A revelação da capa do próximo álbum de Ayra Starr, StarrGirl, desencadeou um momento cultural: fãs homens em toda a Nigéria estão vestindo o gele, um turbante tradicionalmente reservado às mulheres, e compartilhando os resultados amplamente nas redes sociais.
A arte com temática roxa, que homenageia a herança iorubá da cantora de 24 anos, rapidamente inspirou uma onda de respostas criativas, incluindo animações, pinturas e um filtro dedicado de estrela roxa. Entre as reações mais visíveis está a tendência de jovens homens estilizando e usando o gele, um acessório de cabeça historicamente associado à feminilidade na sociedade nigeriana.
A tendência se consolida
Em plataformas como TikTok e X, apoiadores homens da artista postaram vídeos e imagens de si mesmos amarrando o gele em vários estilos. A tendência chamou atenção não apenas pelo seu apelo visual, mas também pelo desafio implícito às rígidas expectativas de gênero em um país onde expressões de feminilidade por homens são frequentemente recebidas com assédio ou violência.
A Lei de Proibição do Casamento entre Pessoas do Mesmo Sexo (SSMPA) da Nigéria, sancionada em 2014, é frequentemente citada como reforçando um clima de hostilidade à não conformidade de gênero. Nesse contexto, a disposição de homens jovens em adotar publicamente um acessório tradicionalmente feminino marca uma mudança cultural notável.
A mensagem de não conformidade de Ayra Starr
A tendência está alinhada com o ethos declarado da artista. Em 2022, ao discutir seu single “Cast” do álbum de estreia 19 & Dangerous, Ayra Starr disse que a música era “para qualquer pessoa cansada de viver a vida segundo um modelo imposto pela sociedade” e “para quem ousa ser diferente”. Seu trabalho sempre defendeu a autoexpressão sem limites, tanto nas letras quanto nas escolhas de moda.
Para alguns fãs, essa mensagem teve um impacto pessoal. Modesayo, um artista visual que criou um filtro roxo viral da StarrGirl, disse que a música da cantora influenciou sua autopercepção. “Eu as ouço e, inconscientemente, imito essa atitude na forma como encaro a vida.

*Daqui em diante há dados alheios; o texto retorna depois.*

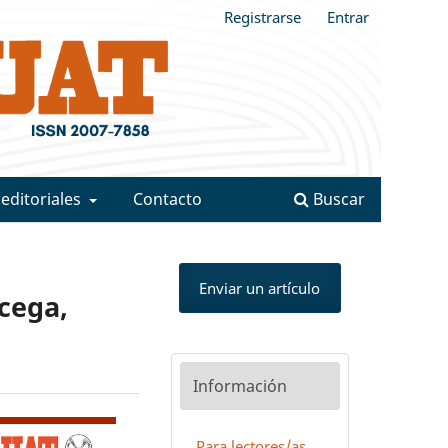
Registrarse
Entrar
 editoriales
Contacto
Buscar
Enviar un artículo
cega,
Información
Para lectores/as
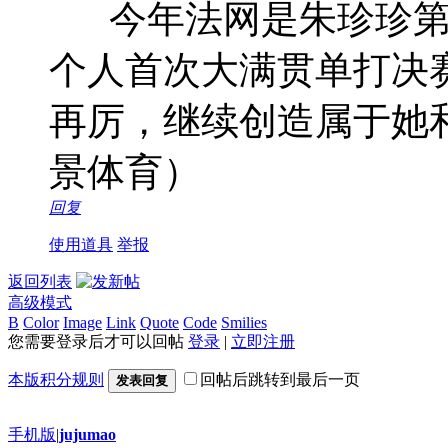
今年法网是朱珍珍第9
个人首次大满贯单打决
再厉，继续创造属于她
景体育）
回复
使用道具
举报
返回列表
高级模式
B
Color
Image
Link
Quote
Code
Smilies
您需要登录后才可以回帖
登录
|
立即注册
本版积分规则
回帖后跳转到最后一页
发表回复
手机版
|
jujumao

Estou mais confiante nas minhas habilidades, nos meus designs e em mim mesmo”, afirmou.
Fãs se manifestam
Jasper, de 22 anos, que participou da tendência ao usar um gele elaborado em uma sala de aula de uma universidade nigeriana, disse que não se intimidou com o escrutínio. “Não tive medo de nada. Ouvir Ayra dá vontade de cantar, e representar os jovens nigerianos no cenário internacional é inspirador para mim.”
Mark, outro jovem apoiador, observou que ver Ayra Starr se destacar em uma indústria dominada por homens o atraiu. “Só tínhamos garotos da Geração Z quando ela surgiu; foi muito interessante ver uma garota sendo tão descolada e ainda fazendo o que precisa com a música. Não me importo exatamente com o que as pessoas vão dizer. Colocar um gele como tendência não é algo que eu [jamais] teria medo de fazer.”
Precedentes históricos de fluidez de gênero
A ideia de que a apresentação feminina em homens africanos é inerentemente não africana ignora uma história mais complexa. Em todo o continente, as ideias sobre masculinidade variaram amplamente. Os Sapeurs de Brazzaville, uma subcultura congolesa, são conhecidos por incorporar cores pastéis e lenços de seda em seu vestuário. Os Wodaabe, um subgrupo pastoril dos Fulani que remonta ao século XI, valorizam muito joias elaboradas e maquiagem ousada.
Lesiba Mabitsela, cofundador do African Fashion Research Institute, observou que “precisamos pensar sobre quanto de nossas maneiras de ser são atribuídas à colônia e como continuamos a perpetuar esses atos de ser na pós-colônia.”
Os Yan Dauda e as normas em transformação
No norte da Nigéria, o grupo Yan Dauda, outrora prestigioso por sua associação com o culto Bori, uma religião indígena hauçá que conferia status à alteridade, representa outro exemplo de masculinidade não linear. Seu status social em declínio e a crescente estigmatização ilustram como os sistemas jurídicos coloniais e as reformas religiosas impuseram categorias rígidas de gênero.
Um Yan Daudu da geração mais velha, Saadaat (56), supostamente usa cílios discretos e maquiagem leve em público para evitar problemas. Seu aluno, Nour, um Yan Daudu da geração mais jovem, disse: “Em casa, se me sinto feliz, me visto completamente, com maquiagem pesada, e simplesmente danço”, referindo-se às restrições impostas pelos códigos penais da sharia promulgados em 12 estados do norte da Nigéria em 2000.